Analytics and business intelligence systems combine data, statistics, technology and business strategy in a format that’s intuitive and easy for end users to interact with. A best practice is to develop and implement analytics and business intelligence systems using a balanced scorecard approach.
Balanced Scorecard Approach
The balanced scorecard (written about by Kaplan & Norton) is a performance management system that links non-financial and financial performance metrics and organizational goals. Strategic goals are documented in business terminology and associated with metrics. Goals and metrics are broken out and organized into four categories: financial, customer, internal process and human resources.

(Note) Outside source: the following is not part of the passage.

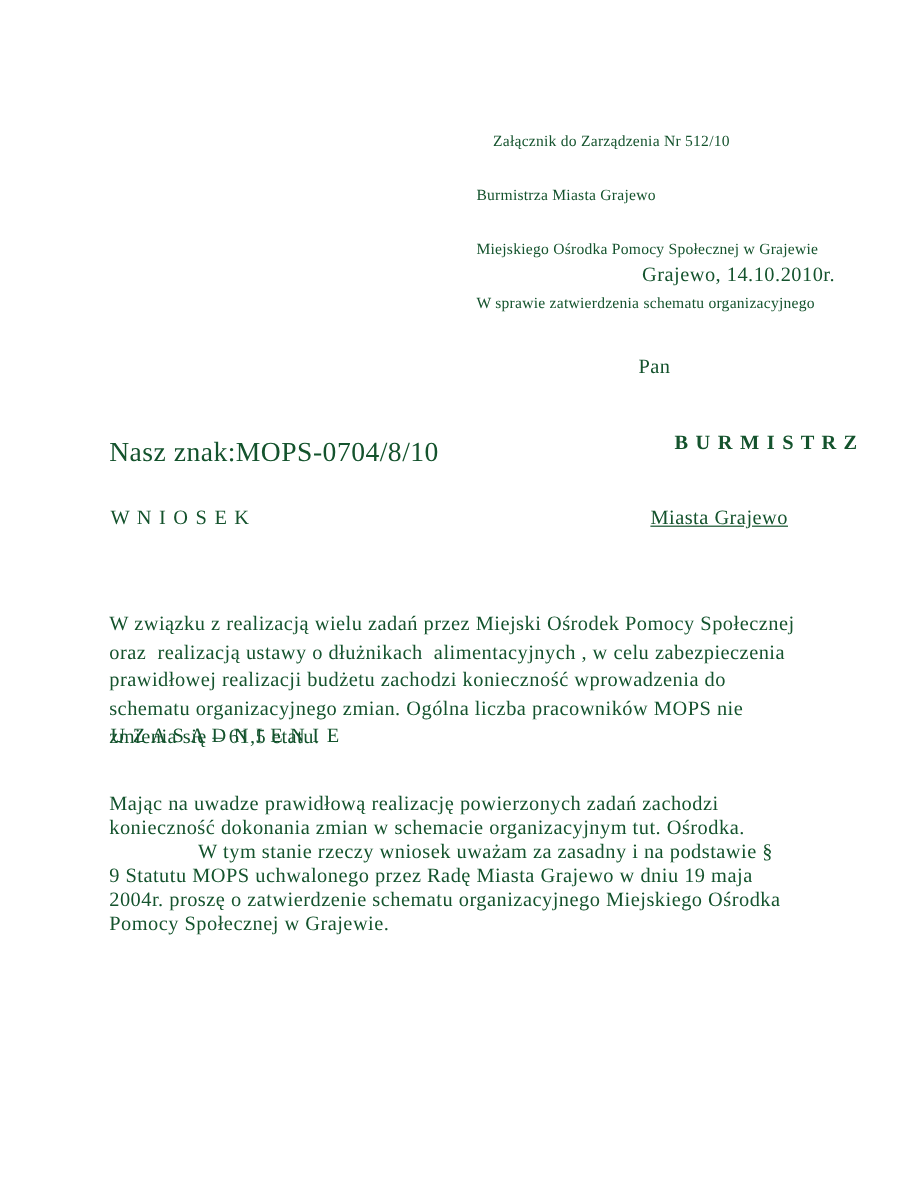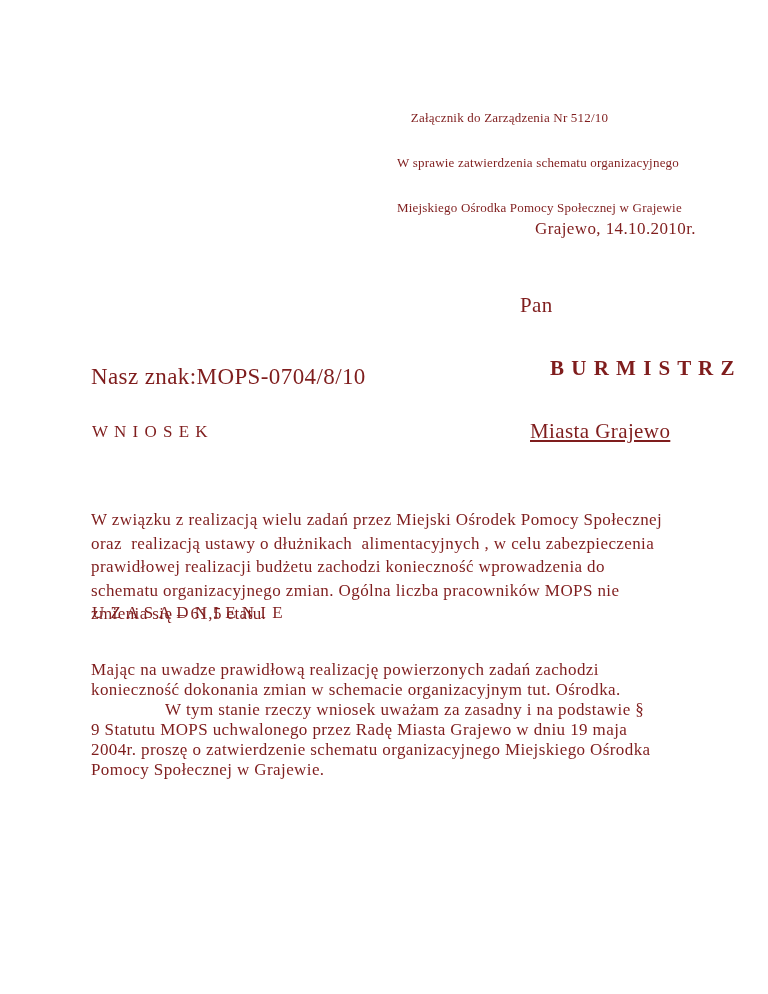"Załącznik do Zarządzenia Nr 512/10" .page { color: #7f1d1d -> #14532d }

Business Intelligence is a broad concept with several functions including management reporting, ad hoc analysis, alerts, forecasting, segmentation and optimization. There are a number of business intelligence software/technology offerings on the market with price tags ranging for free to six figure. Examples of common business intelligence software are: Excel, SAS, IBM SPSS, Tableau, Spotfire, Rapid Miner, R, etc. Sometimes the best software to use is the one that you already have. Buying new software doesn’t guarantee success with analytics and business intelligence. A thorough financial and technology gap analysis should be done before investing in a new software.
A key component to a good business intelligence system is a collection of dashboards that visualize and make sense of a vast array of corporate, public and third party data. Highly intuitive, visually appealing, information packed agile dashboards enable managers and end users to quickly understand the most relevant facts pertaining to business performance.
Core dashboards in the business intelligence system should be built around the balanced scorecard strategy and display key metrics for visual analysis by end users. Through a series of connected dashboards, end users can take a deep dive into the key performance metrics to understand how they changed over time, how they are related and how they are predicted to perform in the future.
Supporting dashboards show the how specific projects, initiatives or functions relate to the overall performance of the company. Through data cubes and models, end users can drill down into the cause and effect relationship that every business decision has on a multitude of interconnected components of organizational operations.
Time Series Analysis, Alerts, Forecasting, Optimization
Using historical data alerts (such as emails, flags, offers etc) can be triggered to capitalized on situations by always taking action in a timely fashion. Forecasting uses historic data to predict the future, given a set of conditions. Optimization assesses a number of different scenarios to predict what’s the best that can happen.